In previous posts in this insurance analytics primer, we have discussed the basic concepts and theories and provided some examples of analytics in action. In this final post of the series, we would like to provide some additional examples of how insurers are using analytics to improve their top- and bottom-lines.

Claims Fraud

Several insurance companies are currently using advanced analytics to reduce claims fraud. When a claim is reported, the analytics software compares the claimant and the circumstances of the claim against the company’s own data on other fraudulent claims, and combines it with external information such as the claimants criminal record, credit score, social media posts and other data. This information is used to determine the likelihood of the claim being fraudulent.

Claims that result in a moderate score may receive special attention and require the individual to file a police report, provide receipts and appraisals and supply other additional information. Claims that score higher may be turned over to a fraud specialist immediately, who will then oversee a much more rigorous claims process.

With every percentage reduction in claims fraud resulting in millions of dollars in profit, insurance companies are able to see a very high return on their analytics investment.

Recruiting

Hiring happy, productive workers has always been more of an art than a science.
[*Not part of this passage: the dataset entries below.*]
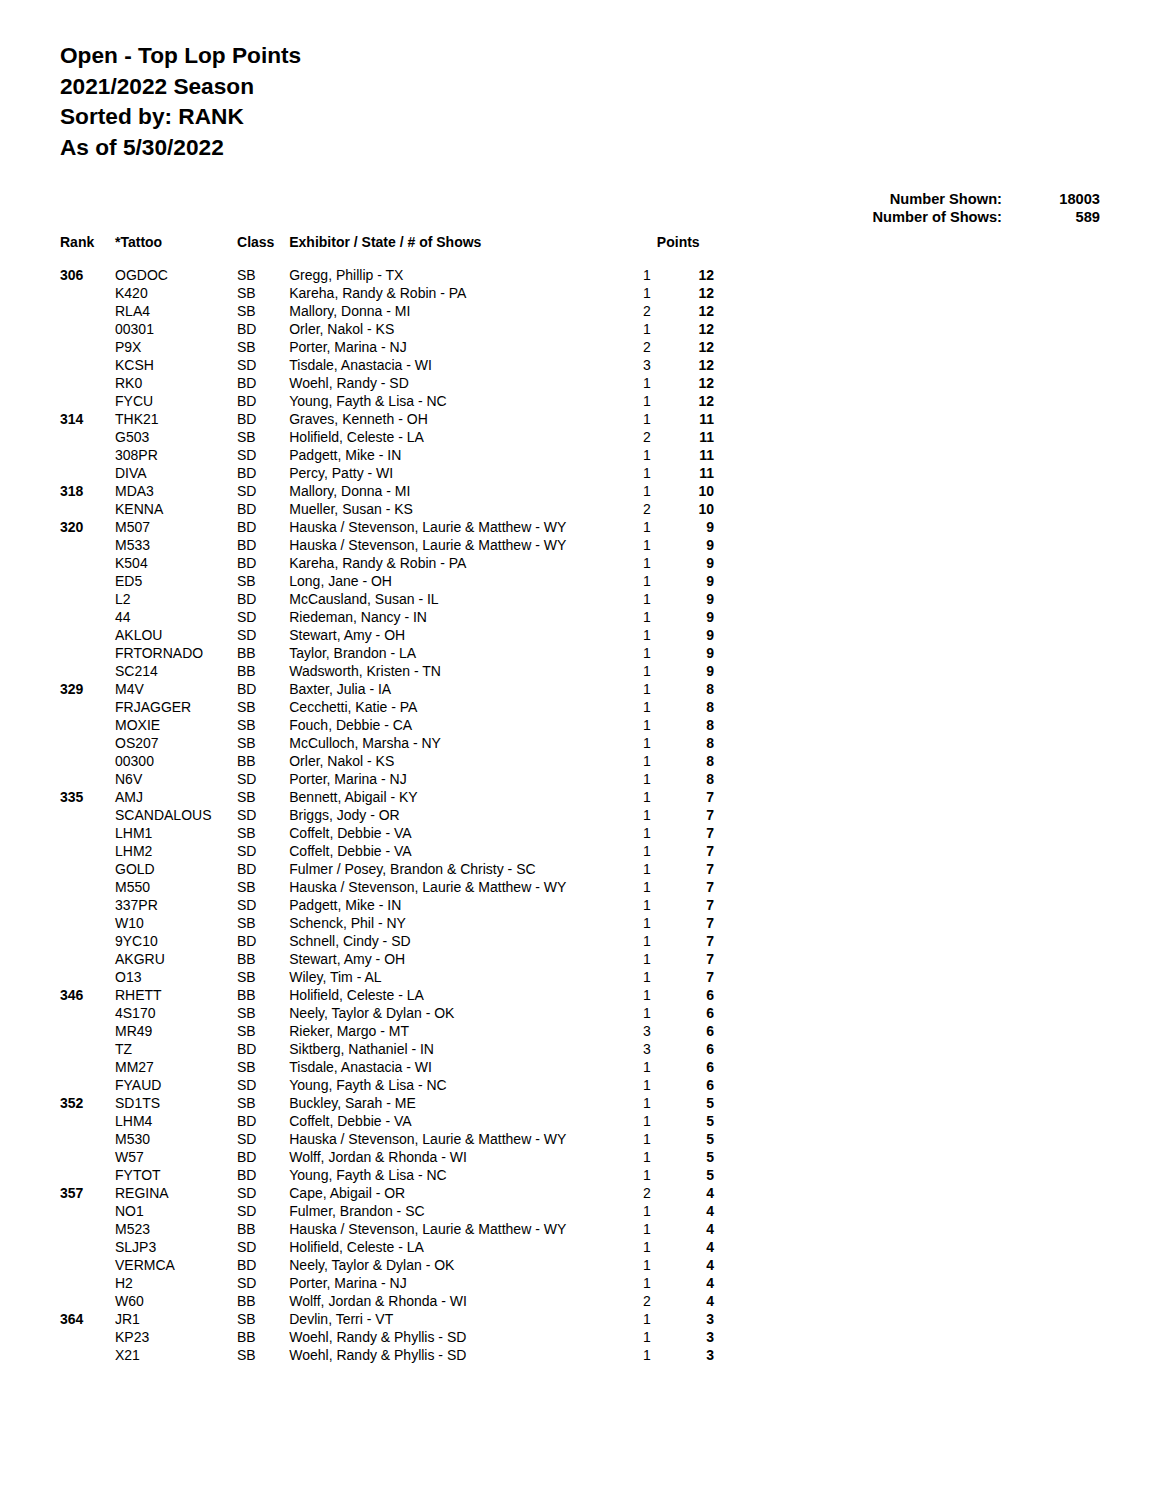Open - Top Lop Points
2021/2022 Season
Sorted by: RANK
As of 5/30/2022
| Number Shown: | 18003 |
| Number of Shows: | 589 |
| Rank | *Tattoo | Class | Exhibitor / State / # of Shows | | Points |
| --- | --- | --- | --- | --- | --- |
| 306 | OGDOC | SB | Gregg, Phillip - TX | 1 | 12 |
| | K420 | SB | Kareha, Randy & Robin - PA | 1 | 12 |
| | RLA4 | SB | Mallory, Donna - MI | 2 | 12 |
| | 00301 | BD | Orler, Nakol - KS | 1 | 12 |
| | P9X | SB | Porter, Marina - NJ | 2 | 12 |
| | KCSH | SD | Tisdale, Anastacia - WI | 3 | 12 |
| | RK0 | BD | Woehl, Randy - SD | 1 | 12 |
| | FYCU | BD | Young, Fayth & Lisa - NC | 1 | 12 |
| 314 | THK21 | BD | Graves, Kenneth - OH | 1 | 11 |
| | G503 | SB | Holifield, Celeste - LA | 2 | 11 |
| | 308PR | SD | Padgett, Mike - IN | 1 | 11 |
| | DIVA | BD | Percy, Patty - WI | 1 | 11 |
| 318 | MDA3 | SD | Mallory, Donna - MI | 1 | 10 |
| | KENNA | BD | Mueller, Susan - KS | 2 | 10 |
| 320 | M507 | BD | Hauska / Stevenson, Laurie & Matthew - WY | 1 | 9 |
| | M533 | BD | Hauska / Stevenson, Laurie & Matthew - WY | 1 | 9 |
| | K504 | BD | Kareha, Randy & Robin - PA | 1 | 9 |
| | ED5 | SB | Long, Jane - OH | 1 | 9 |
| | L2 | BD | McCausland, Susan - IL | 1 | 9 |
| | 44 | SD | Riedeman, Nancy - IN | 1 | 9 |
| | AKLOU | SD | Stewart, Amy - OH | 1 | 9 |
| | FRTORNADO | BB | Taylor, Brandon - LA | 1 | 9 |
| | SC214 | BB | Wadsworth, Kristen - TN | 1 | 9 |
| 329 | M4V | BD | Baxter, Julia - IA | 1 | 8 |
| | FRJAGGER | SB | Cecchetti, Katie - PA | 1 | 8 |
| | MOXIE | SB | Fouch, Debbie - CA | 1 | 8 |
| | OS207 | SB | McCulloch, Marsha - NY | 1 | 8 |
| | 00300 | BB | Orler, Nakol - KS | 1 | 8 |
| | N6V | SD | Porter, Marina - NJ | 1 | 8 |
| 335 | AMJ | SB | Bennett, Abigail - KY | 1 | 7 |
| | SCANDALOUS | SD | Briggs, Jody - OR | 1 | 7 |
| | LHM1 | SB | Coffelt, Debbie - VA | 1 | 7 |
| | LHM2 | SD | Coffelt, Debbie - VA | 1 | 7 |
| | GOLD | BD | Fulmer / Posey, Brandon & Christy - SC | 1 | 7 |
| | M550 | SB | Hauska / Stevenson, Laurie & Matthew - WY | 1 | 7 |
| | 337PR | SD | Padgett, Mike - IN | 1 | 7 |
| | W10 | SB | Schenck, Phil - NY | 1 | 7 |
| | 9YC10 | BD | Schnell, Cindy - SD | 1 | 7 |
| | AKGRU | BB | Stewart, Amy - OH | 1 | 7 |
| | O13 | SB | Wiley, Tim - AL | 1 | 7 |
| 346 | RHETT | BB | Holifield, Celeste - LA | 1 | 6 |
| | 4S170 | SB | Neely, Taylor & Dylan - OK | 1 | 6 |
| | MR49 | SB | Rieker, Margo - MT | 3 | 6 |
| | TZ | BD | Siktberg, Nathaniel - IN | 3 | 6 |
| | MM27 | SB | Tisdale, Anastacia - WI | 1 | 6 |
| | FYAUD | SD | Young, Fayth & Lisa - NC | 1 | 6 |
| 352 | SD1TS | SB | Buckley, Sarah - ME | 1 | 5 |
| | LHM4 | BD | Coffelt, Debbie - VA | 1 | 5 |
| | M530 | SD | Hauska / Stevenson, Laurie & Matthew - WY | 1 | 5 |
| | W57 | BD | Wolff, Jordan & Rhonda - WI | 1 | 5 |
| | FYTOT | BD | Young, Fayth & Lisa - NC | 1 | 5 |
| 357 | REGINA | SD | Cape, Abigail - OR | 2 | 4 |
| | NO1 | SD | Fulmer, Brandon - SC | 1 | 4 |
| | M523 | BB | Hauska / Stevenson, Laurie & Matthew - WY | 1 | 4 |
| | SLJP3 | SD | Holifield, Celeste - LA | 1 | 4 |
| | VERMCA | BD | Neely, Taylor & Dylan - OK | 1 | 4 |
| | H2 | SD | Porter, Marina - NJ | 1 | 4 |
| | W60 | BB | Wolff, Jordan & Rhonda - WI | 2 | 4 |
| 364 | JR1 | SB | Devlin, Terri - VT | 1 | 3 |
| | KP23 | BB | Woehl, Randy & Phyllis - SD | 1 | 3 |
| | X21 | SB | Woehl, Randy & Phyllis - SD | 1 | 3 |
When a seemingly qualified candidate doesn’t work out or leaves a company following a significant investment in training and mentorship, management often can’t understand what went wrong.

At least one insurer has turned to analytics to help them better understand what makes an employee successful, motivated and happy in a particular position and what traits often lead to failure.

The data can also be used to steer a qualified candidate away from the position they applied for towards one that appears to align better with their characteristics. As they progress in their career, the data can also be used to identify those who would excel in a management position or those who would do better in a technical track.

On an ongoing basis, the data can also be used to identify employees who are at risk of leaving the company, so that their career coach can offer incentives such as additional training, bonuses and other perks, before they become disgruntled with the organization.

These are just a few examples of what is being done in the marketplace. There are dozens of ways that insurers can leverage the awesome power of analytics across their organization to improve the company’s top- and bottom line.